▸ Written task
Nothing but the lines from the one containing "dynamic real-time deformability" to the end of the data should be returned, exactly as written; pictures are omitted.

|---|

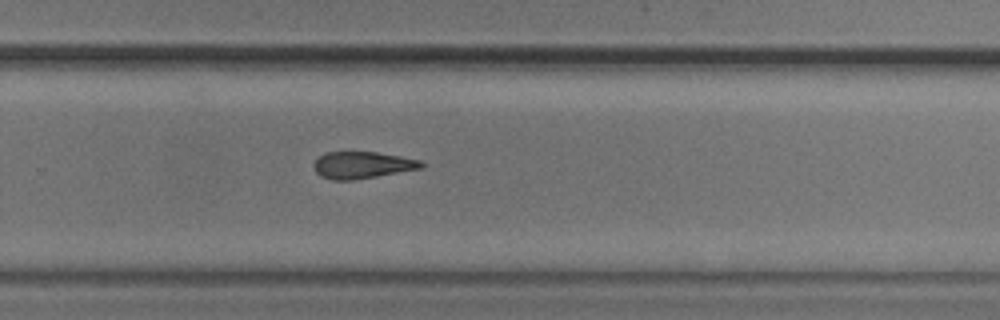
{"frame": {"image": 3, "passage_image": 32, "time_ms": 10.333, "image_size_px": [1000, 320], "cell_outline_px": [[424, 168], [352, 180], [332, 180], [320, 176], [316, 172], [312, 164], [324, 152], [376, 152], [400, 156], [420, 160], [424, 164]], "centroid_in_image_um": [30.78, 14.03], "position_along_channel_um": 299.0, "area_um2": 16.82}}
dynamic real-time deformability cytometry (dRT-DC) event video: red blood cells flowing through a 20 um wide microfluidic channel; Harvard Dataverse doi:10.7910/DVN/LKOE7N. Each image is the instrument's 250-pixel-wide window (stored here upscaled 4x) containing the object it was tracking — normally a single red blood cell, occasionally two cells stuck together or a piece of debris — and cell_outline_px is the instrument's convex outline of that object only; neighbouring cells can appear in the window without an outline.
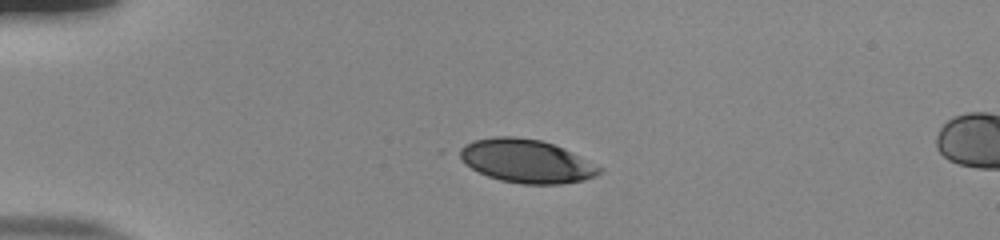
{"species": "human", "species_latin": "Homo sapiens", "temperature_condition": "room temperature", "stored_images_in_passage": 42, "camera_frame_rate_fps": 3000, "um_per_image_px": 0.085, "donor": {"sex": "male"}, "frame": {"image": 1, "passage_image": 1, "time_ms": 0.0, "image_size_px": [1000, 240], "cell_outline_px": [[604, 168], [596, 176], [584, 180], [560, 184], [520, 184], [500, 180], [488, 176], [464, 164], [452, 152], [456, 148], [464, 144], [476, 140], [492, 136], [512, 136], [540, 140], [564, 148]], "centroid_in_image_um": [44.67, 13.68], "position_along_channel_um": 40.3, "area_um2": 35.78}}
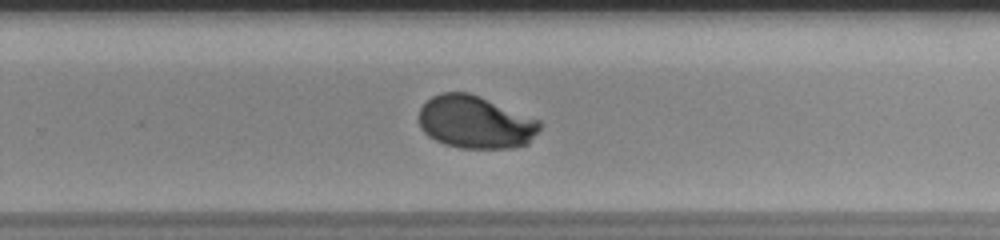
{"frame": {"image": 2, "passage_image": 24, "time_ms": 7.667, "image_size_px": [1000, 240], "cell_outline_px": [[540, 128], [528, 144], [512, 148], [460, 148], [444, 144], [428, 136], [420, 128], [420, 108], [432, 96], [440, 92], [468, 92], [540, 120]], "centroid_in_image_um": [40.4, 10.39], "position_along_channel_um": 289.4, "area_um2": 36.93}}
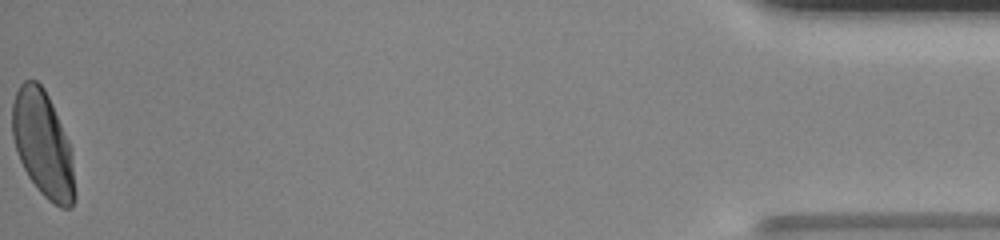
{"frame": {"image": 3, "passage_image": 42, "time_ms": 13.667, "image_size_px": [1000, 240], "cell_outline_px": [[76, 196], [72, 208], [60, 208], [48, 200], [40, 192], [28, 176], [20, 160], [12, 136], [12, 104], [16, 92], [20, 84], [24, 80], [36, 80], [44, 88], [52, 104], [68, 140], [72, 152], [76, 192]], "centroid_in_image_um": [3.66, 12.29], "position_along_channel_um": 431.5, "area_um2": 38.73}, "authors_computed_cell_mechanics": {"area_um2": 37.5122, "velocity_mm_per_s": 3.8311, "shape_relaxation_time_tau1_ms": 2.988, "shape_relaxation_time_tau2_ms": null, "deformation_change_tau1": 0.1477, "deformation_change_tau2": null}}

|---|

▸ Completed task
dynamic real-time deformability cytometry (dRT-DC) event video: red blood cells flowing through a 20 um wide microfluidic channel; Harvard Dataverse doi:10.7910/DVN/LKOE7N. Each image is the instrument's 250-pixel-wide window (stored here upscaled 4x) containing the object it was tracking — normally a single red blood cell, occasionally two cells stuck together or a piece of debris — and cell_outline_px is the instrument's convex outline of that object only; neighbouring cells can appear in the window without an outline.
{"species": "human", "species_latin": "Homo sapiens", "temperature_condition": "room temperature", "stored_images_in_passage": 42, "camera_frame_rate_fps": 3000, "um_per_image_px": 0.085, "donor": {"sex": "male"}, "frame": {"image": 1, "passage_image": 1, "time_ms": 0.0, "image_size_px": [1000, 240], "cell_outline_px": [[604, 168], [596, 176], [584, 180], [560, 184], [520, 184], [500, 180], [488, 176], [464, 164], [452, 152], [456, 148], [464, 144], [476, 140], [492, 136], [512, 136], [540, 140], [564, 148]], "centroid_in_image_um": [44.67, 13.68], "position_along_channel_um": 40.3, "area_um2": 35.78}}
{"frame": {"image": 2, "passage_image": 24, "time_ms": 7.667, "image_size_px": [1000, 240], "cell_outline_px": [[540, 128], [528, 144], [512, 148], [460, 148], [444, 144], [428, 136], [420, 128], [420, 108], [432, 96], [440, 92], [468, 92], [540, 120]], "centroid_in_image_um": [40.4, 10.39], "position_along_channel_um": 289.4, "area_um2": 36.93}}
{"frame": {"image": 3, "passage_image": 42, "time_ms": 13.667, "image_size_px": [1000, 240], "cell_outline_px": [[76, 196], [72, 208], [60, 208], [48, 200], [40, 192], [28, 176], [20, 160], [12, 136], [12, 104], [16, 92], [20, 84], [24, 80], [36, 80], [44, 88], [52, 104], [68, 140], [72, 152], [76, 192]], "centroid_in_image_um": [3.66, 12.29], "position_along_channel_um": 431.5, "area_um2": 38.73}, "authors_computed_cell_mechanics": {"area_um2": 37.5122, "velocity_mm_per_s": 3.8311, "shape_relaxation_time_tau1_ms": 2.988, "shape_relaxation_time_tau2_ms": null, "deformation_change_tau1": 0.1477, "deformation_change_tau2": null}}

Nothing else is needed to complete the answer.